On Fri, May 16, 2014 at 3:11 PM, Blake Hudson <blake@ispn.net> wrote:
Christopher Morrow wrote the following on 5/16/2014 1:52 PM:
On Fri, May 16, 2014 at 2:47 PM, Blake Hudson <blake@ispn.net> wrote:
in the context of this discussion I think it's silly for a residential ISP to purport themselves to be a neutral carrier of traffic and expect peering ratios to be symmetric
is 'symmetric traffic ratios' even relevant though? Peering is about offsetting costs, right? it might not be important that the ratio be 1:1 or 2:1... or even 10:1, if it's going to cost you 20x to get the traffic over longer/transit/etc paths... or if you have to build into some horrific location(s) to access the content in question.

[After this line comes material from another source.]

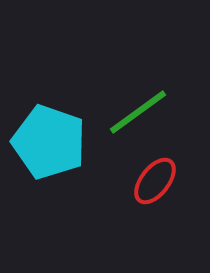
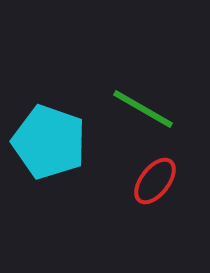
green line: moved 5 px right, 3 px up; rotated 66 degrees clockwise
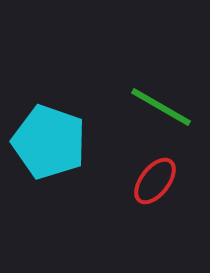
green line: moved 18 px right, 2 px up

Harping on symmetric ratios seems very 1990... and not particularly germaine to the conversation at hand.
I agree about the term being passe ...and that it never applied to ISPs ...and that peering is about cost reduction, reliability, and performance.
ok.
It seems to me that many CDNs or content providers want to setup peering relationships and are willing to do so at a cost to them in order to bypass "the internet middle men". But I mention traffic ratios because some folks
'the internet middle men' - is really, it seems to me, 'people I have no business relationship with'. There's also no way to control the capacity planning process with these middle-men, right? Some AS in the middle of my 3-AS-way conversation isn't someone I can capacity plan with :( -chris
in this discussion seem to be using it as justification for not peering. But hey, why peer at little or no cost if they can instead hold out and possibly peer at a negative cost?